Rates to hire oil supertankers are likely to remain very high until the end of the year, said the head of a major shipping operator, which could squeeze the profits of Asian refiners such as Sinopec and US exporters such as Occidental Petroleum. Supertanker charter rates rose above $200,000 a day earlier this month, after the US slapped sanctions on subsidiaries of Cosco, a major Chinese shipowner, and other vessels were taken to dry dock to be fitted with new kit that controls sulphur emissions.

Hugo De Stoop, chief executive of Euronav, which owns one of the world’s biggest fleets of supertankers, told the Financial Times that “it will take a few weeks or even months” for prices to settle. Mr De Stoop said spot prices had come down from the peak this month but remained elevated in the past week at about $100,000 a day for very large crude carriers. Such ships were being chartered for about $40,000 a day a month earlier. Shipbrokers say traders have been scrambling to secure such ships, which can carry 2m barrels of oil, since the US last month sanctioned two subsidiaries of Cosco over their alleged involvement in facilitating Iranian oil sales. Mr De Stoop said Euronav, which has 90 per cent of its fleet chartered on the spot market, was “going to have one of the best quarters we’ve ever had” with an estimated day rate of $65,000 to $75,000 on average for its supertankers.

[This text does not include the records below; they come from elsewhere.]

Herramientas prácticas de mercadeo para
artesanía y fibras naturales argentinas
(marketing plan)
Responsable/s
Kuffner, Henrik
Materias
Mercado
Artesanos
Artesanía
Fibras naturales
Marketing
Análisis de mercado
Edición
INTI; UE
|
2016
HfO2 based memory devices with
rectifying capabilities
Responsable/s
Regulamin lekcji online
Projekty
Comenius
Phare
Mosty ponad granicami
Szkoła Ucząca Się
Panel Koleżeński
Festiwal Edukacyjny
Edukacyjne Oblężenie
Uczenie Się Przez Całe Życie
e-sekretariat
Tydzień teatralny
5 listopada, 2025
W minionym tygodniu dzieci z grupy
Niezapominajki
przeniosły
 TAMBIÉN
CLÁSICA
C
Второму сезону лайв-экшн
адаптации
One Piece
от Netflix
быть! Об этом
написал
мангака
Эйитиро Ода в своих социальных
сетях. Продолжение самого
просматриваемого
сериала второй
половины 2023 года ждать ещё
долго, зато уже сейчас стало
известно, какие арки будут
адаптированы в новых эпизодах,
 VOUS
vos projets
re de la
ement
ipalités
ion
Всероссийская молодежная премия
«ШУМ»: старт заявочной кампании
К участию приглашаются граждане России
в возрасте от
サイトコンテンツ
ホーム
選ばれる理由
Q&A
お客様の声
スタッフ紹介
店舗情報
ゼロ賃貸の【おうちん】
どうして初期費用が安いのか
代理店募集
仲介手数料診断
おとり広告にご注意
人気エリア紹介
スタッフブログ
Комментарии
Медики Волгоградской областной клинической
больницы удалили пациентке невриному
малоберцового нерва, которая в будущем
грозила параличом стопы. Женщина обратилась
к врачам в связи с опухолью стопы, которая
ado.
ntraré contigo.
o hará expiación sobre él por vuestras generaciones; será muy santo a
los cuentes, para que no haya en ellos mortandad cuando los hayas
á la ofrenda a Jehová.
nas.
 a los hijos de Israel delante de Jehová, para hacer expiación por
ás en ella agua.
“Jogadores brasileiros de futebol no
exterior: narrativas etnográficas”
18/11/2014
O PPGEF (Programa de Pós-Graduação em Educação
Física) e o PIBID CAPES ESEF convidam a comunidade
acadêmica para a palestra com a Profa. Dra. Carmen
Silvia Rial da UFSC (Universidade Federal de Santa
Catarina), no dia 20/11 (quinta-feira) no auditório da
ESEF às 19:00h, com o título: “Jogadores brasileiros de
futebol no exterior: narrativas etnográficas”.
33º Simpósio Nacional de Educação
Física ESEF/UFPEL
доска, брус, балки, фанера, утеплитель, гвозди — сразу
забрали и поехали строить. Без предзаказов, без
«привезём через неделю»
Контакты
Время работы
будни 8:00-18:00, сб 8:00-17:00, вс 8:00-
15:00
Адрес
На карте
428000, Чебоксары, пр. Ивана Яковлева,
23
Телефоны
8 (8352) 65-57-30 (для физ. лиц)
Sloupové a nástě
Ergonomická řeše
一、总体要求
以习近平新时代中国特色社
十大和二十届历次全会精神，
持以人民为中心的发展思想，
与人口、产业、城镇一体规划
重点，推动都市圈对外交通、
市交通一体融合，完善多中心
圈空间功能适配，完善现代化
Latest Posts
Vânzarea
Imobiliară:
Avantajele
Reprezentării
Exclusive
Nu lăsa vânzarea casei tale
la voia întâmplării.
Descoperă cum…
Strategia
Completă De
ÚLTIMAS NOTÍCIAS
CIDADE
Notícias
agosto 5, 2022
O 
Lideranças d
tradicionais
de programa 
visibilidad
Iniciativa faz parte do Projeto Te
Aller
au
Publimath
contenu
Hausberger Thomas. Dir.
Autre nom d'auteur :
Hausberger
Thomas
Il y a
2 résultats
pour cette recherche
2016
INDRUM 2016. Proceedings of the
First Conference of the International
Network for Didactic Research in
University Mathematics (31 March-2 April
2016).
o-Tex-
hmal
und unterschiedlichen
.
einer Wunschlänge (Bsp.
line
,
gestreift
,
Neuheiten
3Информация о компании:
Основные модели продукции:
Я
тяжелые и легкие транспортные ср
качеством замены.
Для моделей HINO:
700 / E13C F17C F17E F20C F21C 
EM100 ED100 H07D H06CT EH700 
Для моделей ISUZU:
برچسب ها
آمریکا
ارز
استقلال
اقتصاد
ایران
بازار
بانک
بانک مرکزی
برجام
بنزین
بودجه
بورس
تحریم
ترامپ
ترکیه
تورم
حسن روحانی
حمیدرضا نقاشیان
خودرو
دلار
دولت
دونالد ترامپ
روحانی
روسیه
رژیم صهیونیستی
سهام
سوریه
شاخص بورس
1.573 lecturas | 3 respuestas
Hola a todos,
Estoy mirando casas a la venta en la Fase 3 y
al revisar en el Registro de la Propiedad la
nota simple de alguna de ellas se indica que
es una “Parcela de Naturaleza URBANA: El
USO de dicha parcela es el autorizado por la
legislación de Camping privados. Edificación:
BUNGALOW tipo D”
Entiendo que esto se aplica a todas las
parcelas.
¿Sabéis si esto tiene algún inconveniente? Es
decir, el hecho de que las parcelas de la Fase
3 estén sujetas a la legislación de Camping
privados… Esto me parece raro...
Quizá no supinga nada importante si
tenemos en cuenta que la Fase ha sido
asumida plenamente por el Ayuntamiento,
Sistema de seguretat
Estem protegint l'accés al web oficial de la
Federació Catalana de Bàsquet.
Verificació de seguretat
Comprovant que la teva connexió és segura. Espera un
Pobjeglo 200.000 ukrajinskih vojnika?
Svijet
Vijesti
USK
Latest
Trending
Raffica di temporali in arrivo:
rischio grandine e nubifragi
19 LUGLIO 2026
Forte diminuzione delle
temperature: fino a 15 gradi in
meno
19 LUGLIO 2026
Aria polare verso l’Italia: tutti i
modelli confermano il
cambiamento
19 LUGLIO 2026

He expected another disruption to supply before the environmental rules take effect in January 2020 because of a “lack of knowledge” about the number of ships fitted with so-called scrubbers. These are devices that strip sulphur from vessels’ emissions, allowing them to run on heavy fuel oil.Frode Morkedal, head of shipping research at Clarksons Platou Securities, said some shipowners were planning to delay retrofits until spring 2020 to take advantage of higher prices. From January, they can still run without scrubbers on fuel that is lighter in sulphur but likely to be more expensive. “Our official forecast for next year is $60,000 a day but we could see higher rates as ships postpone their retrofit,” he said, adding that a doubling of US exports of crude destined for Asia — one of the world’s longest sea routes — as new pipelines came online would also sustain high prices. Euronav has stockpiled 3m barrels of low sulphur fuel oil, giving it room to delay retrofits. Supertanker rates of $100,000 a day would add $2.50 a barrel to costs for Asian refineries, Mr Morkedal said, denting their margins.